UW-Madison labor scholar Joel Rogers believes that opponents of Gov. Scott Walker's anti-union budget bill need to avoid a general strike and turn instead toward recall efforts to anticipate the upcoming redistricting.
"I'm all for going to these demonstrations," says Rogers, lauded by Newsweek as one of "100 Americans most likely to affect U.S. politics and culture in the 21st century." "But you've got to get at least three [Republican senators] out" through recalls. That would shift the balance in the state Senate from a 19-14 Republican edge to a 17-16 Democratic one.
Rogers, the director of the UW-affiliated Center on Wisconsin Strategy (COWS), says the recalls will affect state government's "next big thing": redistricting, based on new census data.
"You can recover from this bad law," Rogers argues. "You can get another governor. But reapportionment is going to be 10 years. That's going to tremendously change the terms and the rules of the game."

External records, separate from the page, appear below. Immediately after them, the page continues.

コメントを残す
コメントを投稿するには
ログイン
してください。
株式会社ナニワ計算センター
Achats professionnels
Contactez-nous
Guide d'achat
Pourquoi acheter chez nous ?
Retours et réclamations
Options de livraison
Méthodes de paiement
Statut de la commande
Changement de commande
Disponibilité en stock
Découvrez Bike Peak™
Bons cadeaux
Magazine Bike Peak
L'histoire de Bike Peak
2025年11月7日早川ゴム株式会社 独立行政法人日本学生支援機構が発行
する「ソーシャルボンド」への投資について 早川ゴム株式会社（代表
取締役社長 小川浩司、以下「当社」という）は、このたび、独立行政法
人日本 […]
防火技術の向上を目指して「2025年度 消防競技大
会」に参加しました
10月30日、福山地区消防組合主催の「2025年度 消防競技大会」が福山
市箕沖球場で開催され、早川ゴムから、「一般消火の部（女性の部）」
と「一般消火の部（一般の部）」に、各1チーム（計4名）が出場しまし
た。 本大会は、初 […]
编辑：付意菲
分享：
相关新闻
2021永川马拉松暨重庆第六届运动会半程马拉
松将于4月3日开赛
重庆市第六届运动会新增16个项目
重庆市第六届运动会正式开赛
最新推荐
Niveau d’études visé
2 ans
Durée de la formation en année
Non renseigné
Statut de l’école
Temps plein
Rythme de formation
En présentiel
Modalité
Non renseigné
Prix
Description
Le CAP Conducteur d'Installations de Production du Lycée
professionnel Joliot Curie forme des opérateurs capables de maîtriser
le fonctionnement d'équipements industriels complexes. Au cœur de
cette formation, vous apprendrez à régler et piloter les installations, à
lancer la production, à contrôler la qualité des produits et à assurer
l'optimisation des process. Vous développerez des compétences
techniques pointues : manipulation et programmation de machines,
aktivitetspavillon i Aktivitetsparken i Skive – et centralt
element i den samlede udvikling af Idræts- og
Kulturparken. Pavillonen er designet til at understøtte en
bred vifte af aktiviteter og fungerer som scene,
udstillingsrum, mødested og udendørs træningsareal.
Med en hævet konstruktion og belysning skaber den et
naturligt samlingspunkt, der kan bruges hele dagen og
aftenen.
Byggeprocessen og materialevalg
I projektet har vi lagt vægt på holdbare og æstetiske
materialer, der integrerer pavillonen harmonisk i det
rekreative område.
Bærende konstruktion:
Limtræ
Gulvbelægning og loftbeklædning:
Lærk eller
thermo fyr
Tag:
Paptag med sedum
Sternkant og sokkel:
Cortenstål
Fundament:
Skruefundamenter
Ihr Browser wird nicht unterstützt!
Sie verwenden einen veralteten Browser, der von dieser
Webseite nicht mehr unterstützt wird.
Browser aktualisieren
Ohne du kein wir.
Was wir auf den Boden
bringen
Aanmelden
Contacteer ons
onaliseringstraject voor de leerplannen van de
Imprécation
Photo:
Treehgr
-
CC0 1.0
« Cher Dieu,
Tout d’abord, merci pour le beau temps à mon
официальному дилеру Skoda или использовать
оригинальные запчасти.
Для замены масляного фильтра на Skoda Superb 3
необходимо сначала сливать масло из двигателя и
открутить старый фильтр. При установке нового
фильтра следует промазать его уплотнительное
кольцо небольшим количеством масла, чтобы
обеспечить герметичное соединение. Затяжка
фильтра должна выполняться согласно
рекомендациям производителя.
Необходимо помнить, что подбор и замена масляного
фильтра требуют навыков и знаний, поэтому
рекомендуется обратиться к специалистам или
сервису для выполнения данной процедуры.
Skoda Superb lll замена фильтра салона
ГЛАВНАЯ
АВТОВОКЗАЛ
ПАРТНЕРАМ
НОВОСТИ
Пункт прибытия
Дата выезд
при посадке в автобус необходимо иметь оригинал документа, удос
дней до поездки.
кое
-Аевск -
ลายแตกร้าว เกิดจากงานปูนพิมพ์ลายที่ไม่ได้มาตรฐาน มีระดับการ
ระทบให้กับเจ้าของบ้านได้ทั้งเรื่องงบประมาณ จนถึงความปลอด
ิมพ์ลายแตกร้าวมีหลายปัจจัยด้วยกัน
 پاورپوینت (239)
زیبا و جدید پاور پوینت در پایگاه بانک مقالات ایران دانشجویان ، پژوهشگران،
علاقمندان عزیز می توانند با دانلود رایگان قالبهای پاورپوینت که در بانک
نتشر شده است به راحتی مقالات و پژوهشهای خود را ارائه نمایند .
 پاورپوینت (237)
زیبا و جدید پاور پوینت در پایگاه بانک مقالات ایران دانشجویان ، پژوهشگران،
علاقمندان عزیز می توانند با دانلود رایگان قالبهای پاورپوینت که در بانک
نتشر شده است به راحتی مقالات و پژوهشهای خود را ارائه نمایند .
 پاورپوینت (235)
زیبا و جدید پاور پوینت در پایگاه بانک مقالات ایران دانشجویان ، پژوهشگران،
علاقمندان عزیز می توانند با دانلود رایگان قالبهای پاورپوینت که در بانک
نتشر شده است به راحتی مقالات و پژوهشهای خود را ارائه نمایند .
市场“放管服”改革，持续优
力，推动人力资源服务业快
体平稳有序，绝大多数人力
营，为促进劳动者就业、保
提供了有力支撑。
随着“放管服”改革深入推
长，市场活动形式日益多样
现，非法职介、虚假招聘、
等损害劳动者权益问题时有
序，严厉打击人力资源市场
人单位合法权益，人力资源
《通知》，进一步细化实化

With redistricting coming up (see Jack Craver's article, 1/6/11), the state's Republican majority is likely to reapportion state districts with the goal of ensuring long-term Republican supremacy in the Senate and Assembly.
But if recalls force a change in the balance of power, at least in the state Senate, Rogers says, "You're going to slow things down, be able to block legislation. You're not going to be able to block the process of reapportionment, but you can at least take it to the courts."
And that, he adds, is another reason the April 5 election for state Supreme Court is so important to Walker opponents. Rogers believes incumbent Justice David Prosser, if reelected, would join other court conservatives in affirming whatever plan the Republicans propose. But challenger JoAnne Kloppenburg, who vows to serve as a check on "overreaching" by other branches of government (see "Supremely Relevant," 3/11/11), might be less inclined to let the GOP have its way.
The Center on Wisconsin Strategy, a national policy center aimed at creating high-end jobs, has played a small but important role in the current budget controversy. In a recent report, it found that public-sector workers in Wisconsin actually earn less than their private-sector counterparts doing similar work.
The center has a $2.9 million budget for the current fiscal year, almost all of which comes from private foundation grants. That seems to have emboldened Rogers to speak out on issues without fear of being targeted for funding cuts of the sort Republicans have sought against other ideologically suspect UW institutions (see story on the UW Havens Center and School for Workers, 2/3/11).
But Rogers' message in defending workers' rights is nonetheless tempered by realism. He cautions that launching a general strike, as some unionists have suggested, could be "a real dangerous and difficult thing."
For instance, the bill signed into law by Walker last week allows the state to fire any employee who strikes for more than three working days. And the longstanding Wagner Act creates a host of legal vulnerabilities that Rogers says the GOP would surely take advantage of.
"These guys know the law," says Rogers. "They'll be very aggressive with the law."
Rogers also cautions against unionists appearing to put their own interests above those of the public.
"These people provide essential services," he says. "Parents may back teachers unions, but they really want to make sure their kids continue with their education."
Rogers is more interested in targeted action against corporations like M&I Bank. (The bank says it takes no position on Walker's agenda, but some of its employees and officers gave money to Walker's campaign.)
"Don't target the population," Rogers urges. "They need the services. Target the people who are creating the problem."
Rogers calls Walker's anti-union agenda "a very big deal" for Wisconsin and the nation: "People see this correctly as a quite organized, nationwide attack on an important part of the organizational base for opposition to Republican national politics."
Rogers adds that the bill signed by Walker last week is a serious rollback of fundamental rights and threatens an indispensable community organization, in terms of democratic participation.
"Unions try to make it clear to people: 'Look, you've got to vote so we can have better public schools and every right we have here and a sense of power."
This group-conscious mentality also promotes a sense of solidarity, Rogers says.
"The idea that you would actually take a risk for somebody else in pursuit of a bigger thing...that's what unions stand for. That's real community."